A Seduc-SP não traz respostas nem argumentos para as críticas, mas tem na ponta da língua um discurso arrogante e pouco afeito ao diálogo: “Os objetivos que queremos alcançar nos fazem acreditar que esse é o caminho certo”, diz Vinicius Neiva ao Valor Econômico.
“Se os objetivos que a Seduc pretende alcançar são os objetivos da educação tipicamente neoliberal, que tem como meta clara excluir e alijar da possibilidade de ascensão social as camadas mais humildes da população, que são privadas de uma educação laica, de qualidade e socialmente referenciada, então esses objetivos serão atingidos com toda a certeza”, declarou Cláudio Antunes, diretor do Sinpro.
“Educação excludente combina com chacina de populações periféricas, como a ocorrida no Guarujá esta semana. Também combina com um governador sem o menor traquejo político, que se orgulha de, ao final de um leilão na Bolsa de Valores, bater o martelo com força suficiente de forma a quebrá-lo, o que demonstra à sociedade sua agressividade e brutalidade. Isso não condiz com uma sociedade democrática e afeita ao diálogo”, lembra Cláudio.
PNLD é de graça e tem obras adotadas em escolas tradicionais
Matéria do jornal O Estado de SPaulo lembra que o PNLD colocou 10 milhões de livros à disposição daquela unidade da federação, a custo zero, mas o governo Tarcísio resolveu recusar.
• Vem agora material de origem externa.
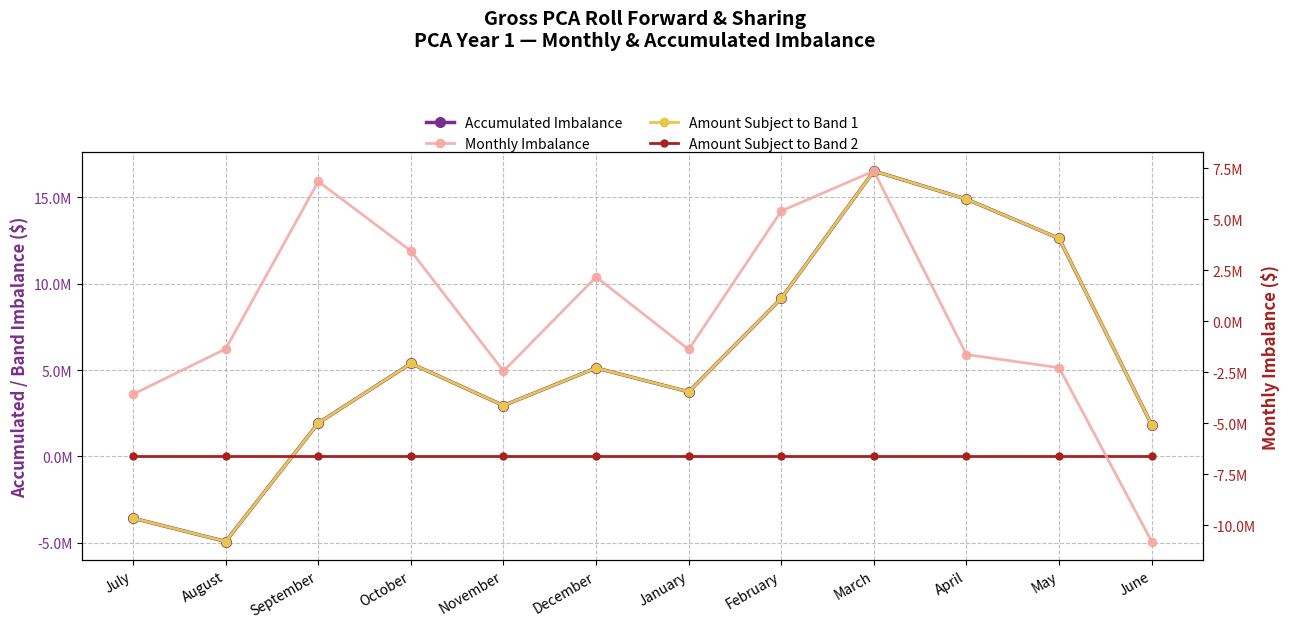

At which label does Amount Subject to Band 1 reach its peak?

March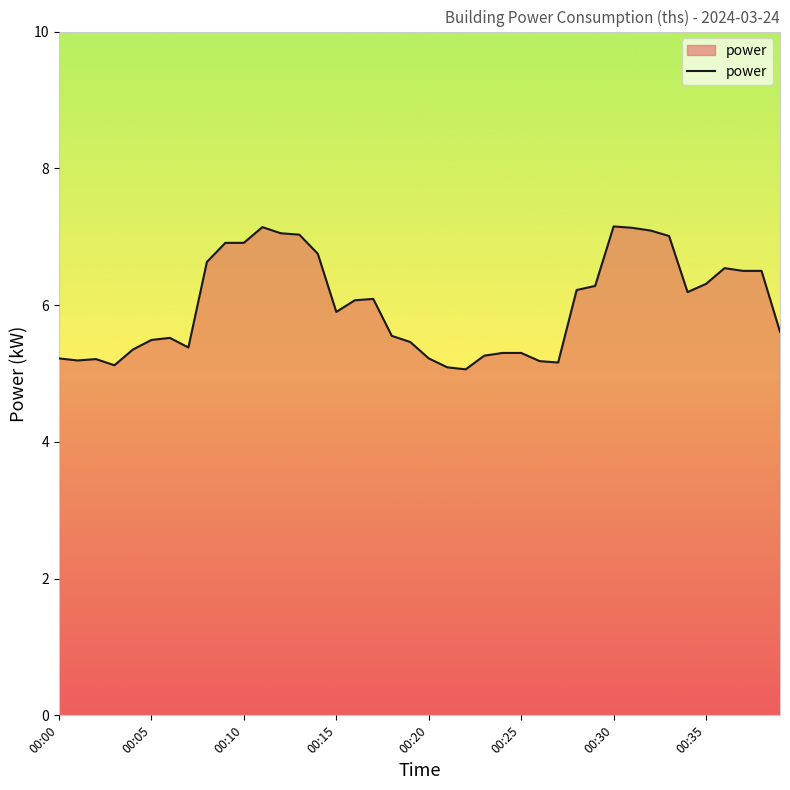

What is the minimum value shown in the chart?

5.1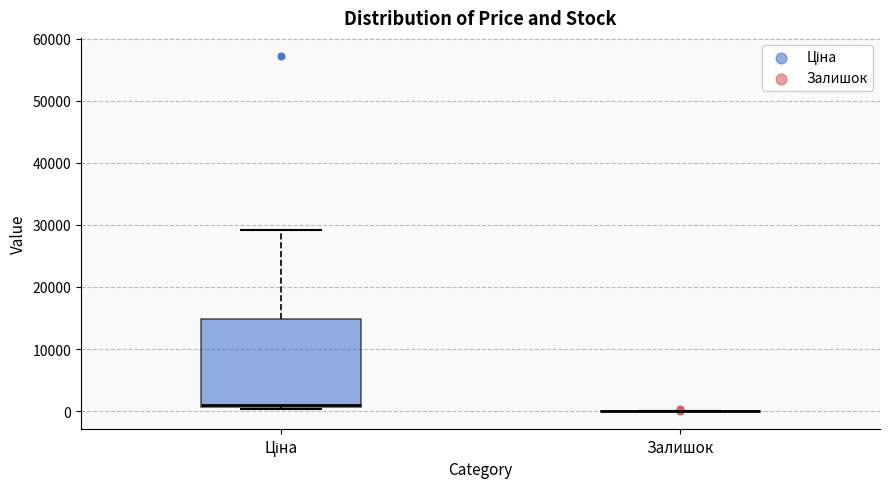

Reading left to right, transcribe this box plot: for each box, give where its median line is, the range the box spans, and where its two whiskers end, as read against the y-axis. The values are not printed on the chart, so give them approximately, as read against the axis.

Ціна: median 1000 (just above the box's lower edge), box 1000 to 15000, whiskers 0 to 29000
Залишок: box collapsed to a line at 0, whiskers 0 to 0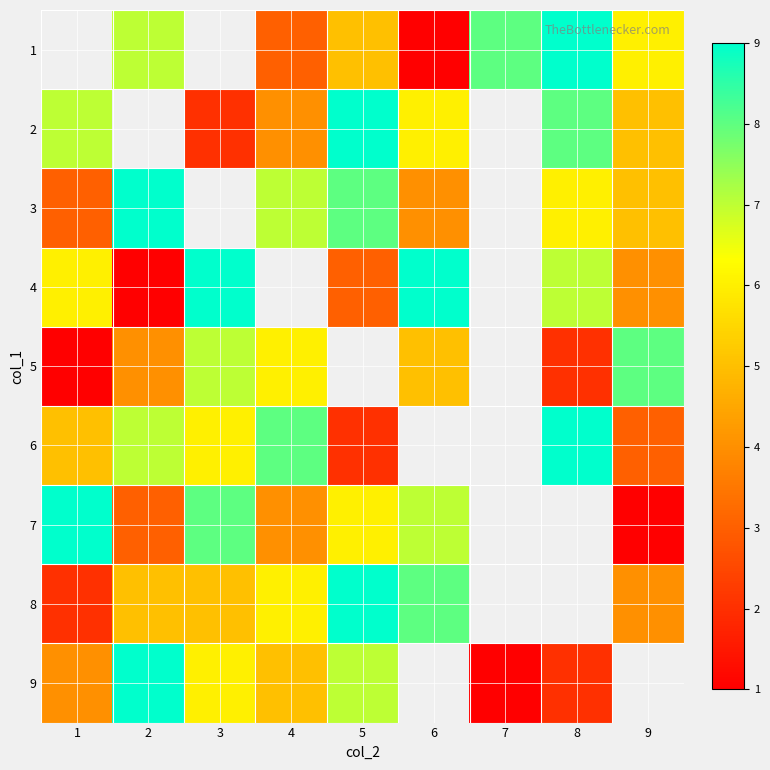

Count the 2 values in the range 2 to 8.

6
O jornal paulista lista várias escolas tradicionais (e particulares) da capital, como o Colégio Miguel de Cervantes e o colégio Bandeirantes (onde estudou o atual ministro da Fazenda, Fernando Haddad), adotam livros da coleção Araribá Conecta. No Bandeirantes, inclusive, os alunos usam tablets em sala de aula. A coleção Araribá, por exemplo, é oferecida em modelo híbrido.